Tell how many lines of the data below have the string "linecap" in them. Say nothing more.

--- DATA PROVIDED Enclosed Below ---

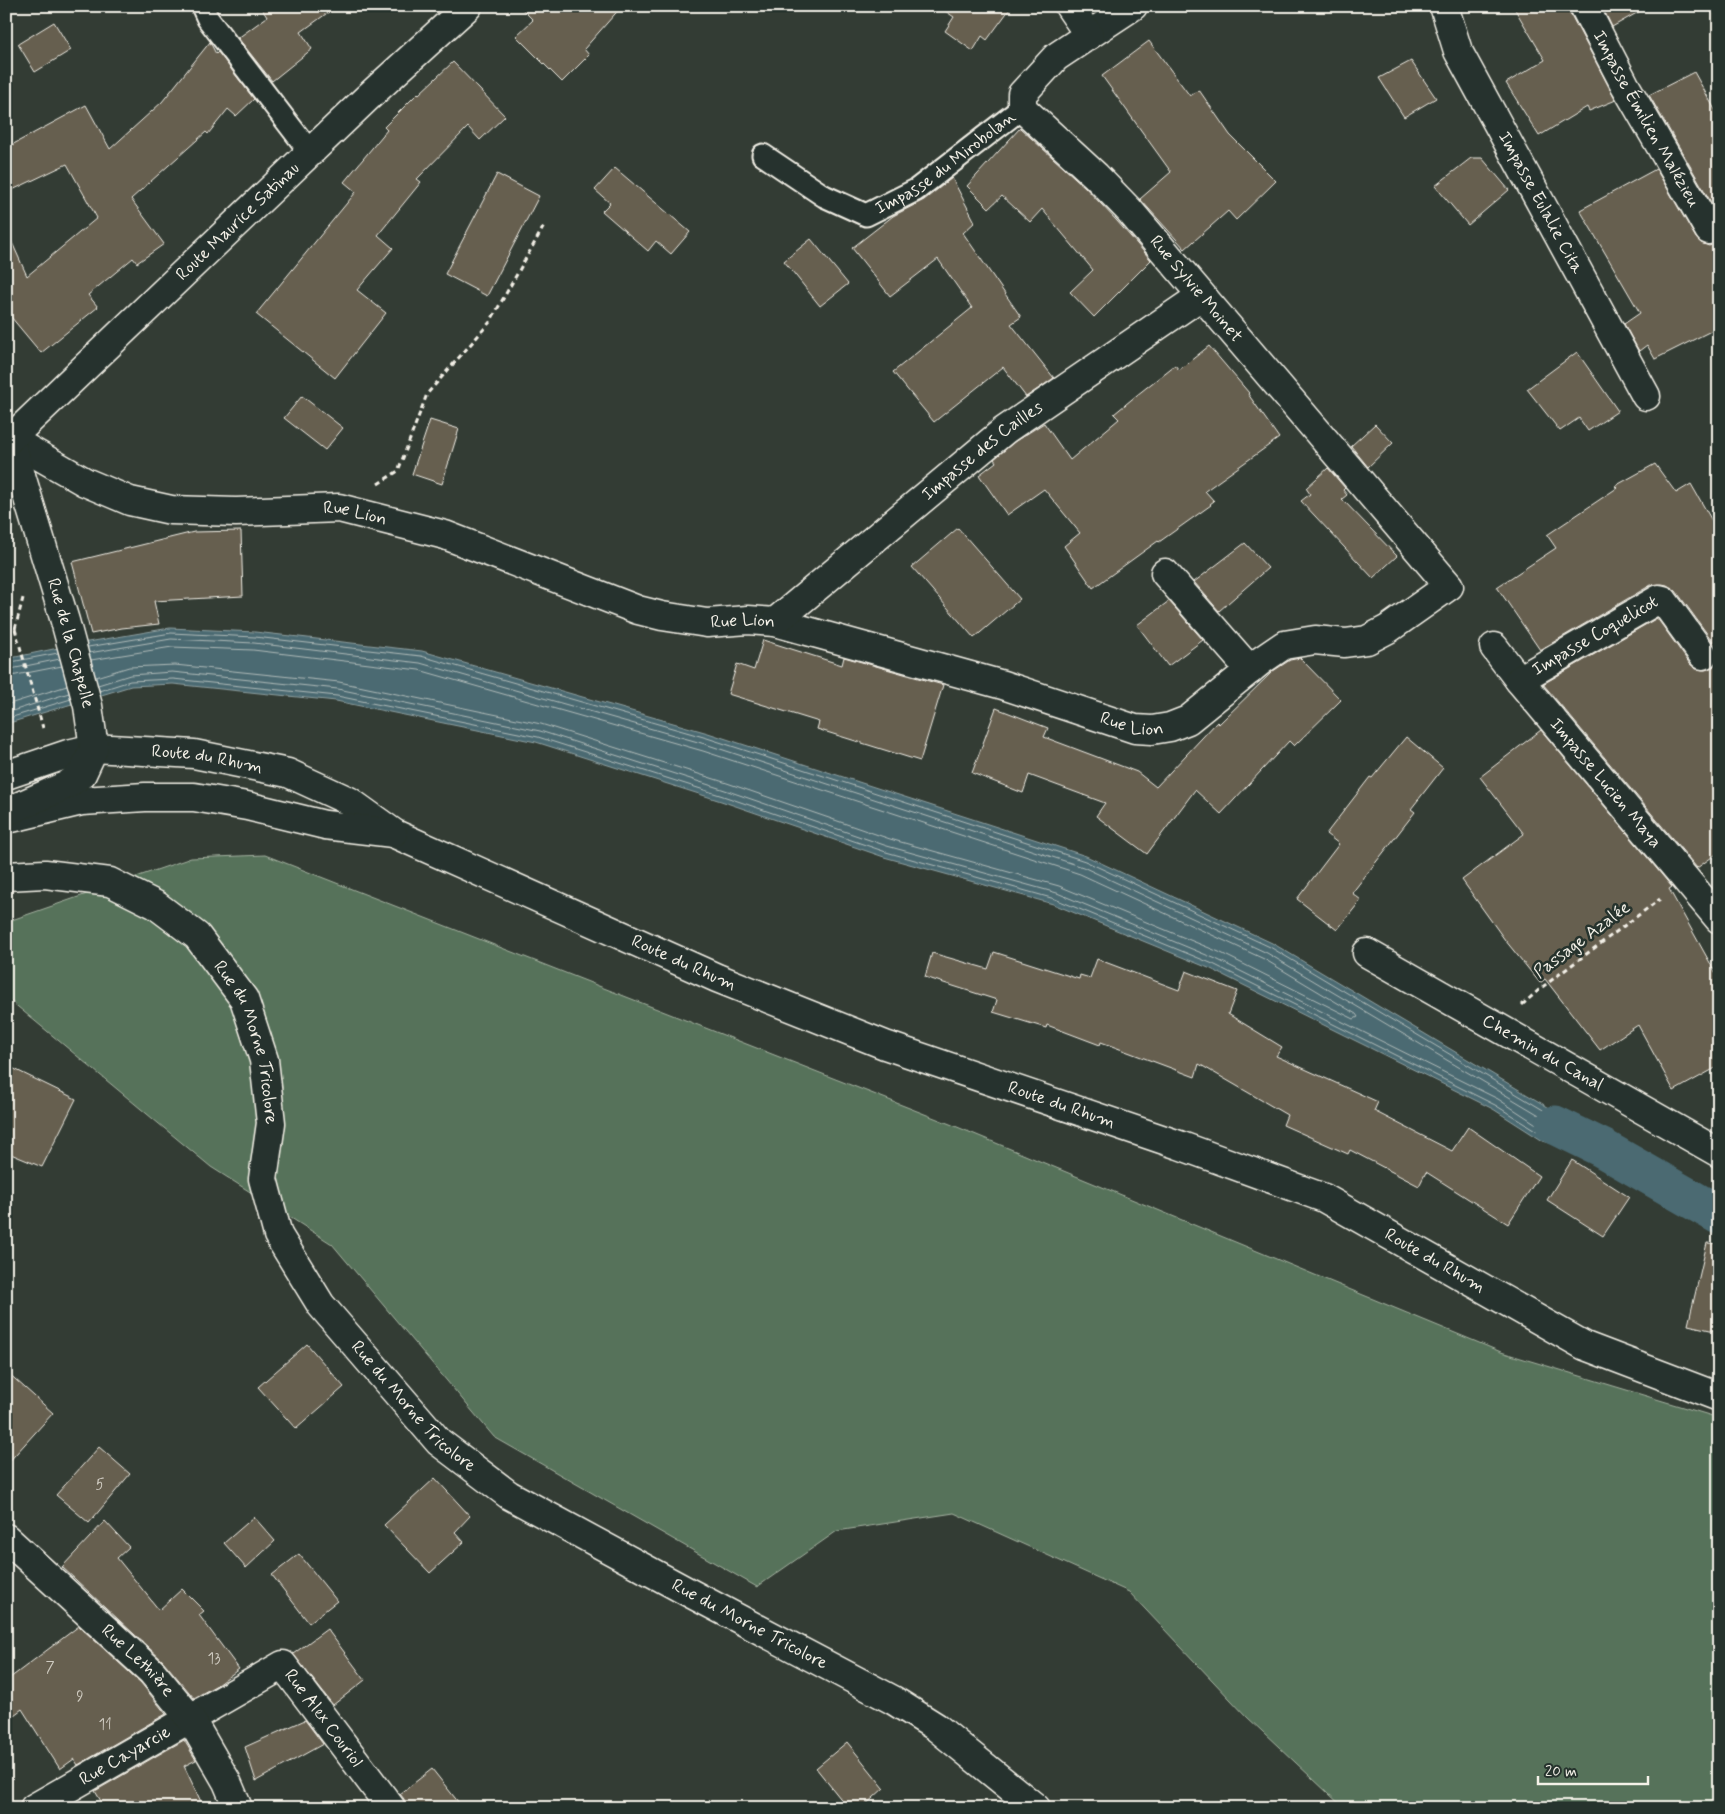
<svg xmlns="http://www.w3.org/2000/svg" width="1725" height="1814" font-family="Mynerve,sans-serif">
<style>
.green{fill:#56725a;stroke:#a5b2a1}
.water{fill:#4b6a72;stroke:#8fa0a1}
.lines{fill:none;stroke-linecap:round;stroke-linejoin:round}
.shore{stroke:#b0bbb9;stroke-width:1}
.canal{stroke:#4b6a72;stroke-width:39}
.building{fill:#665e50;stroke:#f4f1e8}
.service-casing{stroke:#f4f1e8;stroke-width:25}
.minor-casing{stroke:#f4f1e8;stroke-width:31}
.tertiary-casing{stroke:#f4f1e8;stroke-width:31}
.secondary-casing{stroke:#f4f1e8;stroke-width:31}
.path{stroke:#f4f1e8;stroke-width:3;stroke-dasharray:5 4;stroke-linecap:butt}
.service{stroke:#26332d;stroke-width:21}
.minor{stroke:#26332d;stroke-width:28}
.tertiary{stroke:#26332d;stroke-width:28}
.secondary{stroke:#26332d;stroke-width:28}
.labels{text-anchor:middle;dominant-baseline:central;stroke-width:5;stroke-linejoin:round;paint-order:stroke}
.number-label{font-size:15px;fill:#d0ccc2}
.street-label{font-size:18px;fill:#f4f1e8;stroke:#26332d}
</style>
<rect width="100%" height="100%" fill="#333c34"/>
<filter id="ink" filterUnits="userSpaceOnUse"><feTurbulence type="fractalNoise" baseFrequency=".02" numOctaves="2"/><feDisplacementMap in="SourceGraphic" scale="10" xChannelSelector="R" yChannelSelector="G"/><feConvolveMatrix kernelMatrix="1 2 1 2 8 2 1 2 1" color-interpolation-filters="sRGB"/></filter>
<g filter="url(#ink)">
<!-- green -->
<path class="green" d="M265,855L950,1124L1501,1352L1719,1418V1808H1344L1247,1717L1129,1592L954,1513L837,1531L757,1587L494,1437L332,1244L211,1167L6,997V922L191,858Z"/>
<!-- water -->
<path class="water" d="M170,628L255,632L422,651L708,733L1086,856L1272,943L1568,1119L1602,1148L1569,1149L1543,1141L1493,1109L1211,969L1053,904L884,857L721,801L536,742L336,701L173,684L131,686L6,724V659L82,643Z"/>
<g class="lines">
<!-- shore -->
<g class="shore">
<path d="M88,647L171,633L255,637L421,656L707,738L1085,861L1270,947L1565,1123L1584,1139L1585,1142L1583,1143L1569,1144L1545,1136L1495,1105L1213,964L1055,899L886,852L723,796L538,737L337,696L173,679L130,681L99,691"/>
<path d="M89,653L171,639L254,643L420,663L705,744L1083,867L1267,953L1561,1128L1566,1134L1563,1135L1547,1131L1498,1099L1216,959L1057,893L887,846L725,790L540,731L338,689L172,672L130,675L98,685"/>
<path d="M91,660L172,647L253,650L419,670L703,751L1080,874L1264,959L1356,1014L1358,1017L1354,1019L1219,952L1059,886L890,839L727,783L541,724L339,682L175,665L129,667L96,677"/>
<path d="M6,663L58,653"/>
<path d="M6,670L60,659"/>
<path d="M6,677L62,666"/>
<path d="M6,705L67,686"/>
<path d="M6,713L69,693"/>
<path d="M6,719L71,699"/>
</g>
<!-- canal -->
<path class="canal" d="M1555,1125L1602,1148L1719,1215"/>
</g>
<!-- building -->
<g class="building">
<path d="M260,6H337L301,32L312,49L272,81L238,38L267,17Z"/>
<path d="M519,6H622L584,49L589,55L562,82L516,36L533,20Z"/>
<path d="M938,6H1012L987,40L982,36L973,51L945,31L954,17Z"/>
<path d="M1513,6H1569L1570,13L1616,100L1589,111L1587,107L1539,136L1506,83L1545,60Z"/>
<path d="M1602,6H1649L1612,27Z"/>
<path d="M54,22L71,50L35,72L18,44Z"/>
<path d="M1149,41L1190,96L1199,90L1230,135L1276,181L1236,220L1228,211L1185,249L1140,199L1171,172L1102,76Z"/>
<path d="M210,42L216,54L218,52L254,99L236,116L228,109L208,134L206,132L131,199L164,244L137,263L133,258L88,295L98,307L41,353L6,311V229L27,276L97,218L67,164L6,193V148L86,105L110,149L162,102Z"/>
<path d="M1411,61L1436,98L1404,117L1379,78Z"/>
<path d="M453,62L505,116L480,140L468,127L417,179L421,182L378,235L393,248L357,290L386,313L335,378L256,314L356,192L344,182L387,130L384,127L418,93L419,94Z"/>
<path d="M1694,72L1719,117V216L1649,95Z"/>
<path d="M1020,128L1085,187L1117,221L1151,260L1094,317L1070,292L1093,270L1042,209L1030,222L1002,196L989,208L967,186Z"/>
<path d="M1471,158H1482L1509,190L1468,225L1435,186Z"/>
<path d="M615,168L690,232L671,254L656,241L648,251L602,211L610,203L595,190Z"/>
<path d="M1656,169L1696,238L1701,243L1709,246L1719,242V327L1655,359L1647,345L1639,351L1624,324L1640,313L1580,210Z"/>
<path d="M497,174L539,196L487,296L445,274Z"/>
<path d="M952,178L975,222L963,233L1021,317L1011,324L1054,378L1026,397L1003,367L934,422L893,372L972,308L938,259L890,296L852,248L893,216L924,200Z"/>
<path d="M811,239L848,284L820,306L784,261Z"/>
<path d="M1209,346L1249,393L1248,394L1279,438L1205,491L1214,501L1210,504L1211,505L1159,542L1158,541L1093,588L1064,546L1080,533L1044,489L1007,515L979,475L996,462L994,459L1014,442L1044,423L1070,460L1119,419L1114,414L1137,395L1175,365L1179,370Z"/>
<path d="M1577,352L1618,411L1588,431L1579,418L1560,431L1527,389Z"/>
<path d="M302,396L343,428L325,450L284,418Z"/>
<path d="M430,420L459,429L442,484L412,474Z"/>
<path d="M1375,424L1393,443L1368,467L1351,446Z"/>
<path d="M1655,464L1676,493L1691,484L1719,533V852L1697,868L1543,684L1657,618L1690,664L1696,669L1705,670L1713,667L1717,662L1719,654L1716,646L1676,591L1667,585L1662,584L1651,585L1540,650L1497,587L1556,548L1547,535L1617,488L1615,486Z"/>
<path d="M1328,468L1345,488L1343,490L1347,495L1342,499L1397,556L1373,578L1301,501L1310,494L1306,488Z"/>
<path d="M958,528L1020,599L974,638L912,567Z"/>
<path d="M241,531L243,596L154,601L159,624L122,628L91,634L72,562L194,532Z"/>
<path d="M1245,543L1268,568L1219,611L1194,582Z"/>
<path d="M1169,601L1203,640L1168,666L1137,625Z"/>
<path d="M763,640L842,665L844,657L943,685L920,761L817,729L819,722L728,694L737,664L754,670Z"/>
<path d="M1300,658L1341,700L1294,746L1289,741L1221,814L1195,790L1147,854L1096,816L1105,803L1029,775L1023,793L972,773L996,708L1048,728L1044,737L1137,772L1156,787L1217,722L1219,724L1273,671L1290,660Z"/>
<path d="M1541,730L1672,887L1669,889L1719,979V1066L1674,1091L1638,1025L1600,1050L1545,979L1540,983L1505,940L1462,880L1524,834L1480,777Z"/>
<path d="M1406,737L1443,768L1411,809L1415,812L1352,893L1361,900L1337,930L1297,899L1339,844L1326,834L1370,777L1372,778Z"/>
<path d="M994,952L1079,979L1080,975L1090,978L1097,959L1179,990L1186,971L1237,991L1228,1014L1282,1047L1276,1056L1378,1102L1374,1111L1452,1151L1468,1127L1539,1176L1508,1224L1426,1172L1419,1186L1350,1150L1348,1154L1283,1125L1287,1115L1199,1064L1195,1077L1101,1042L1100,1045L1047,1025L1046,1028L993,1012L997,1000L925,977L932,953L988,969Z"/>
<path d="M6,1065L76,1099L42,1167L6,1152Z"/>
<path d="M1572,1160L1629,1197L1603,1236L1547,1200Z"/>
<path d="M1707,1243L1719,1244V1332L1688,1325Z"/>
<path d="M307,1344L344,1387L296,1429L258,1387Z"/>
<path d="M6,1371L53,1413L6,1465Z"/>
<path d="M99,1447L130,1474L89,1523L56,1495Z"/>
<path d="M435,1478L470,1516L455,1532L464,1542L430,1573L384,1525Z"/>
<path d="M254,1517L275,1541L246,1568L224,1543Z"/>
<path d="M105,1521L129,1547L117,1558L159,1610L182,1589L204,1611L199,1615L239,1669L217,1685L194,1698L163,1661L62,1567Z"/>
<path d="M299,1554L337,1601L309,1623L272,1575Z"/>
<path d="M79,1626L141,1683L166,1714L78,1765L74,1759L60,1769L22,1709L6,1721V1681Z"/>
<path d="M327,1629L365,1680L333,1705L293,1654Z"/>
<path d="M305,1720L323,1744L256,1781L245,1747Z"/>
<path d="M184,1740L196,1760L184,1766L204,1808H105L95,1791Z"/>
<path d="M847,1742L884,1788L862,1808H848L816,1768Z"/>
<path d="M432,1769L463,1808H406L404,1799L400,1794Z"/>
</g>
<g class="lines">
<defs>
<g id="service">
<path d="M202,6L208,19L310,152"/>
<path id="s1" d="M763,155L824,196L866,215L916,190L1022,108"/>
</g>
<g id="minor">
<path id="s2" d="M1444,6L1458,51L1646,396"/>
<path id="s3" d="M1584,6L1625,85L1709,230"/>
<path d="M1089,35L1133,6"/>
<path id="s4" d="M10,439L85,482L130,501L171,510L236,512L339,508L445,535L638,610L662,616L707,623L748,620L775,622L1003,685L1135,729L1152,730L1170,727L1188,720L1262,660L1284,645L1315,640L1345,643L1367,640L1388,629L1449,586L1129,210L1096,176L1022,108V94L1056,57L1089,35L1069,6"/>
<path d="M1165,573L1250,670"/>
<path id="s5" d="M775,622L1005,430L1201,296"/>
<path id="s6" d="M1494,647L1519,680L1719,919"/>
<path id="s7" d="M1519,680L1659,599L1663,600L1703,655"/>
<path id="s8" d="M6,876L45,874L110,882L156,905L197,936L244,999L264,1060L271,1123L263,1179L278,1235L321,1305L439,1442L509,1495L688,1592L893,1700L936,1727L1036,1808"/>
<path id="s9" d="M1367,953L1719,1153"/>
<path id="s10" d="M34,1808L283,1665L391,1808"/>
</g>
<g id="tertiary">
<path id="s11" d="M6,775L68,754L94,748L194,754L288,773L349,801L395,834L717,978L885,1045L1179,1145L1324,1198L1585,1346L1719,1397"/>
<path d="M12,818L82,801L145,797H194L247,806L325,825L393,833"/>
<path id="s12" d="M6,1538L152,1672L190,1718L227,1782L238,1808"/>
</g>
<g id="secondary">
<path id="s13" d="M6,432L10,439L65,621L88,706L94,748L82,774L67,785L6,812"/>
<path id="s14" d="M10,439L367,98L468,6"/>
</g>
</defs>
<!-- service casing -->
<use href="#service" class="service-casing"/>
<!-- minor casing -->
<use href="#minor" class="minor-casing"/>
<!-- tertiary casing -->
<use href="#tertiary" class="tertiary-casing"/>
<!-- secondary casing -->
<use href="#secondary" class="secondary-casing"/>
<!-- path -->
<g class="path">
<path d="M378,484L398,471L427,394L490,322L544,226"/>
<path d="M6,627L15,629L43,728"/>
<path d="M15,629L23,598"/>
<path d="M1522,1005L1541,988L1660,899"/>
</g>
<!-- service -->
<use href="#service" class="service"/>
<!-- minor -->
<use href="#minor" class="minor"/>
<!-- tertiary -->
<use href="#tertiary" class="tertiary"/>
<!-- secondary -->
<use href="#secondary" class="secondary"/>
</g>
</g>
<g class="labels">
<!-- number labels -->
<g class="number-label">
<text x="100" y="1485">5</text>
<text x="214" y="1659">13</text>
<text x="50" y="1668">7</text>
<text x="80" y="1697">9</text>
<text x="105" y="1725">11</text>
</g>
<!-- street labels -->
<g class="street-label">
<text stroke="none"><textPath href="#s3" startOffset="129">Impasse Émilien Malézieu</textPath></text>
<text stroke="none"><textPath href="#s1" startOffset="215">Impasse du Mirobolan</textPath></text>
<text stroke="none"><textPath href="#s2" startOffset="220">Impasse Eulalie Cita</textPath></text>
<text stroke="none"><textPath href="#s14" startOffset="315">Route Maurice Satinau</textPath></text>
<text transform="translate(1196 289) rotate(50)">Rue Sylvie Moinet</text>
<text stroke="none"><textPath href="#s5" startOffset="269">Impasse des Cailles</textPath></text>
<text stroke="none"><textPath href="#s4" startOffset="362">Rue Lion</textPath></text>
<text stroke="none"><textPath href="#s4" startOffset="768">Rue Lion</textPath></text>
<text stroke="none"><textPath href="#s7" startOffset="88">Impasse Coquelicot</textPath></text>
<text stroke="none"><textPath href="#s13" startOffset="221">Rue de la Chapelle</textPath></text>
<text stroke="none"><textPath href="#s4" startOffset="1172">Rue Lion</textPath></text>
<text stroke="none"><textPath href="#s11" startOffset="206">Route du Rhum</textPath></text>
<text stroke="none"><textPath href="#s6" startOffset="176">Impasse Lucien Maya</textPath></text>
<text transform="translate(1582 940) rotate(-37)">Passage Azalée</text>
<text stroke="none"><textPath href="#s11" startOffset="728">Route du Rhum</textPath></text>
<text stroke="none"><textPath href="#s8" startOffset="328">Rue du Morne Tricolore</textPath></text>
<text stroke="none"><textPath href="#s9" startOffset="202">Chemin du Canal</textPath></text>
<text stroke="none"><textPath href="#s11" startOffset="1132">Route du Rhum</textPath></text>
<text stroke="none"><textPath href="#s11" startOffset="1538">Route du Rhum</textPath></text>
<text stroke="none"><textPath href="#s8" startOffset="748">Rue du Morne Tricolore</textPath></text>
<text stroke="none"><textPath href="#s8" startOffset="1152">Rue du Morne Tricolore</textPath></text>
<text stroke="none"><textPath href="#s12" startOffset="180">Rue Lethière</textPath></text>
<text stroke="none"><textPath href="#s10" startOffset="354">Rue Alex Couriol</textPath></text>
<text stroke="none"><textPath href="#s10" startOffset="105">Rue Cayarcie</textPath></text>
</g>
</g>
<!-- margin -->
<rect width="1725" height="1814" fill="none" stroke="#26332d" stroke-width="25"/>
<rect x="12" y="12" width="1700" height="1789" fill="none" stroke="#f4f1e8" stroke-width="2" filter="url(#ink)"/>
<!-- scale -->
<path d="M1538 1776v8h110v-8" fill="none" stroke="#f4f1e8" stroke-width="2.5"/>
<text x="1545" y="1776" font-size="15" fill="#f4f1e8" stroke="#26332d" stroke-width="4" paint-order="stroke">20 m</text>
</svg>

--- End of Enclosed DATA PROVIDED ---

* [PROBLEM SOLUTION]: 2